● Problem to work on:
In the debate excerpt on reservoirs, what registration threshold does the Bill set?

● Page excerpt:
━━━━━━━━

I should declare that I am a farmer in Essex, which is one of the driest counties in the country. Flooding may not be thought to be a huge problem there, but it can be. I wish to talk about Schedule 4 on reservoirs. I have a reservoir which I had built in 1961. It is far bigger than the 1,000 cubic metres that is talked about, so I have a vital interest in it. I built it for irrigation purposes. I am not a big farmer, but in the days when I was irrigating it was not at all unusual for me to use something pushing towards 3,000 cubic metres of water in a season. From the point of view of having a farm reservoir for irrigation purposes, the 1,000 cubic metres limit is remarkably low.
I thank the noble Lord for giving way, but I should point out that the registration threshold in the Bill is 10,000 cubic metres.
I stand corrected and apologise to the House. I have done what my wife often does—she forgets to add a nought.
My reservoir stores what would otherwise be run-off. I have long argued that there is no shortage of water; there is a massive shortage of conservation. Agriculture is a significant issue as it will be required to increase productivity. The demographic problems that we face globally will inevitably mean that we must maximise agricultural output, and irrigation will play an increasingly significant role. The last thing we need is a system that might prove to be a disincentive towards the construction of irrigation reservoirs. I agree absolutely that an inadequately constructed reservoir in a narrow hill valley in South Wales is a danger to the communities below. That was the reason for some of the original reservoir legislation passed in the 1930s. My own reservoir was subject to that legislation and it will now be subject to this Bill.
We need these reservoirs but there is a world of difference between a reservoir in a hill valley and one in a flat arable area. If my reservoir were to flood, which I do not think it will, the only person who would be affected is me. It would certainly flood my field. There is a level of risk. I note that the Bill provides power for the Minister to make regulations and to give guidance, which is an area that we will have to probe at later stages to ensure that it is clear how we define risk.

━━━━━━━━

● Record excerpts:
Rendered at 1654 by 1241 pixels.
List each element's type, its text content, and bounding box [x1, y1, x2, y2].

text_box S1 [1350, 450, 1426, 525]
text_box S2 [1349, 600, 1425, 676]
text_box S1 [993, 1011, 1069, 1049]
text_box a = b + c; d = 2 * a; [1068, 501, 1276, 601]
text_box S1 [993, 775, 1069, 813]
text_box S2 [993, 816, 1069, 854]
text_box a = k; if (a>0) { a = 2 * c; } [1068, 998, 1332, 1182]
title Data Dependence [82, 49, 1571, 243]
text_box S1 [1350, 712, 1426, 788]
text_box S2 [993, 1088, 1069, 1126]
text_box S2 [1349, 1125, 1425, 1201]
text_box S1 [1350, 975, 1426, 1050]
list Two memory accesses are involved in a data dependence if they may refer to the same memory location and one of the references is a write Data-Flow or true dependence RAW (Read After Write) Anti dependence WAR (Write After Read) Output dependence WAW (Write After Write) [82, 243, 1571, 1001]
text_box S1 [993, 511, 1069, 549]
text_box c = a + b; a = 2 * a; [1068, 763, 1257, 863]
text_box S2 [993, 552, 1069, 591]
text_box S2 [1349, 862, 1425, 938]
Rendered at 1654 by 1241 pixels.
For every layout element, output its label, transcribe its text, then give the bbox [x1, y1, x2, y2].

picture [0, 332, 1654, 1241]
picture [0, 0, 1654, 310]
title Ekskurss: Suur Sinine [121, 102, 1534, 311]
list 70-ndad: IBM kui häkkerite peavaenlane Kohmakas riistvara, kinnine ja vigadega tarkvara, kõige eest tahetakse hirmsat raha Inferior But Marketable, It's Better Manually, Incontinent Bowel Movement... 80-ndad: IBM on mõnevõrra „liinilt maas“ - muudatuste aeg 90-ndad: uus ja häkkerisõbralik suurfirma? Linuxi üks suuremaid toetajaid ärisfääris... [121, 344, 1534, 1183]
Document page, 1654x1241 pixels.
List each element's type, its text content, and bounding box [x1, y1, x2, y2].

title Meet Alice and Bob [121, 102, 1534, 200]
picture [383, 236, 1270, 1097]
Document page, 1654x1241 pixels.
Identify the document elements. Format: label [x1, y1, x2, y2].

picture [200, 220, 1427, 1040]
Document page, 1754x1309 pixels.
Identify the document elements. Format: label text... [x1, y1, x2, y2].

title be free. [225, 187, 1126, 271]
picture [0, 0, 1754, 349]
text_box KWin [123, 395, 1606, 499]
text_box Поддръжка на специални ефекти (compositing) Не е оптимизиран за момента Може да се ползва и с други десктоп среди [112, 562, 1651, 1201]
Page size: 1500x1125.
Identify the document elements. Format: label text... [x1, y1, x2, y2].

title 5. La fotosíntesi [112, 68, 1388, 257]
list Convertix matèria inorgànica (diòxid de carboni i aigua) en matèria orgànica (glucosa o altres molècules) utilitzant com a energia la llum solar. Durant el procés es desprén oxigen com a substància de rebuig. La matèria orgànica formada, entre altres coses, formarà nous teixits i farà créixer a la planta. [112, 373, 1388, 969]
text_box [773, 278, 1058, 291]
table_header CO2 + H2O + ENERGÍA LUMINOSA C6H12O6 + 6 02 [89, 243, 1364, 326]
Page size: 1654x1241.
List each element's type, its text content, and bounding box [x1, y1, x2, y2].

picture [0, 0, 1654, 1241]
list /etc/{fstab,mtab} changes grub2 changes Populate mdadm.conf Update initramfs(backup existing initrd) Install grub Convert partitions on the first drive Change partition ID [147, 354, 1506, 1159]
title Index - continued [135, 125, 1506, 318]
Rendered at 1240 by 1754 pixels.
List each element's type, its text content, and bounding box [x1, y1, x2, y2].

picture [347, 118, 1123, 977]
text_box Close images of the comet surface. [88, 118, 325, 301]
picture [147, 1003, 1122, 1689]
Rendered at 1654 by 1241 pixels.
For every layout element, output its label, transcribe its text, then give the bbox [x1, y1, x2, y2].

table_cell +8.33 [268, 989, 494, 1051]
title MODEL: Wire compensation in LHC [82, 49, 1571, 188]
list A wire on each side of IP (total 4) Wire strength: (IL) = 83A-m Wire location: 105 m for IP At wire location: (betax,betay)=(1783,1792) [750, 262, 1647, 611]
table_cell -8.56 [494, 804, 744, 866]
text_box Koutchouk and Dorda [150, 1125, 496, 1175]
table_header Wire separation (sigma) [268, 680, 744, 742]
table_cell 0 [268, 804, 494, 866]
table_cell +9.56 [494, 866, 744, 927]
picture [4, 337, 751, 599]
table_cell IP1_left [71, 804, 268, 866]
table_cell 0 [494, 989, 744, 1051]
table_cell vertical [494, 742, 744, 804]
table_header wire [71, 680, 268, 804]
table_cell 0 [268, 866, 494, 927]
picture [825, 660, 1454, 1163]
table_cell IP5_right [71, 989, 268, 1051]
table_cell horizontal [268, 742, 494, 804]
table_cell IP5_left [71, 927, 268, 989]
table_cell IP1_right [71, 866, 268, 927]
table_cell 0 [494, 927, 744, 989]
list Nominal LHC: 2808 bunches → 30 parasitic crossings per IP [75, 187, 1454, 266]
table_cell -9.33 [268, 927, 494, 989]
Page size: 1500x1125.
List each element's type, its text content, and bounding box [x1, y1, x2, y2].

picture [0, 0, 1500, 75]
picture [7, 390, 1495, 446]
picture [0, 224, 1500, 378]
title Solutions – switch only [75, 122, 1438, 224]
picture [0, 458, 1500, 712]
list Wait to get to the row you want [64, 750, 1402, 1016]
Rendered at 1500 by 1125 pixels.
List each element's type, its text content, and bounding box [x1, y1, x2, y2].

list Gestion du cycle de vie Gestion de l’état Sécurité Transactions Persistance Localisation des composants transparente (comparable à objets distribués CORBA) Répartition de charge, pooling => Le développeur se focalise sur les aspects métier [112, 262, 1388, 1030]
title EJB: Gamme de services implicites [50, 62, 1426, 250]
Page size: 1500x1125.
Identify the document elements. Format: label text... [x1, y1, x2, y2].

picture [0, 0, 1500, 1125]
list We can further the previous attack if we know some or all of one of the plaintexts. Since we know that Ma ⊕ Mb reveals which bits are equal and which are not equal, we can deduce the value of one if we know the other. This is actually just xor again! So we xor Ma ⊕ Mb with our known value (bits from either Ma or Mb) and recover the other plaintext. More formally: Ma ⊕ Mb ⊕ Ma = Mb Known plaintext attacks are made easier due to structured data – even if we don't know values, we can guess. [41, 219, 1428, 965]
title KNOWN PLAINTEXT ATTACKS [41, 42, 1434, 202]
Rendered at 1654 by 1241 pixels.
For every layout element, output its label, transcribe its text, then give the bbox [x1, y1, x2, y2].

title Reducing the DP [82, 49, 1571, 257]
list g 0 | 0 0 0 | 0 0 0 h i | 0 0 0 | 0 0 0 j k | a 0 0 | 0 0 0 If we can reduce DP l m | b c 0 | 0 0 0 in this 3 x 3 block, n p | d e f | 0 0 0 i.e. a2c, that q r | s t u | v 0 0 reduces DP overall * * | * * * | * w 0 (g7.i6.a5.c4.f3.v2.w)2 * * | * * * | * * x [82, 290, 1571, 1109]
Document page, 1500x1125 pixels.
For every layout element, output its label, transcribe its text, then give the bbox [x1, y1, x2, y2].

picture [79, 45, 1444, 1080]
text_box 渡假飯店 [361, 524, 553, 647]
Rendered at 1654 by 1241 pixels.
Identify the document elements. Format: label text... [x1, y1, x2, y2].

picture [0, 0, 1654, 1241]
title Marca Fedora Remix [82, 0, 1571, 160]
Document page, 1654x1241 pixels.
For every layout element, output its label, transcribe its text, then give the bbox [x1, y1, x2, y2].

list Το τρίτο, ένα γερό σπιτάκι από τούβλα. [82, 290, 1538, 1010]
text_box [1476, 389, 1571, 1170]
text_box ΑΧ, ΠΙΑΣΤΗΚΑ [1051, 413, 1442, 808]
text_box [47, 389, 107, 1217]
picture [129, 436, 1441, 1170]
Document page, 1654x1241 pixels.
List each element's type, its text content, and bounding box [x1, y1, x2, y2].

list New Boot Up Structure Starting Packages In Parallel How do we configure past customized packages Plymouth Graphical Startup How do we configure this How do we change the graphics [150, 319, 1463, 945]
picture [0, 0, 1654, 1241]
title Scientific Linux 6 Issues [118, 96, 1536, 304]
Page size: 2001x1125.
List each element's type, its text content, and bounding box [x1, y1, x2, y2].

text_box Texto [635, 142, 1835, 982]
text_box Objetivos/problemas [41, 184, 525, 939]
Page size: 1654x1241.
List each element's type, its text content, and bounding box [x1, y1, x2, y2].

━━━━━━━━

● Response below:
10,000 cubic meters.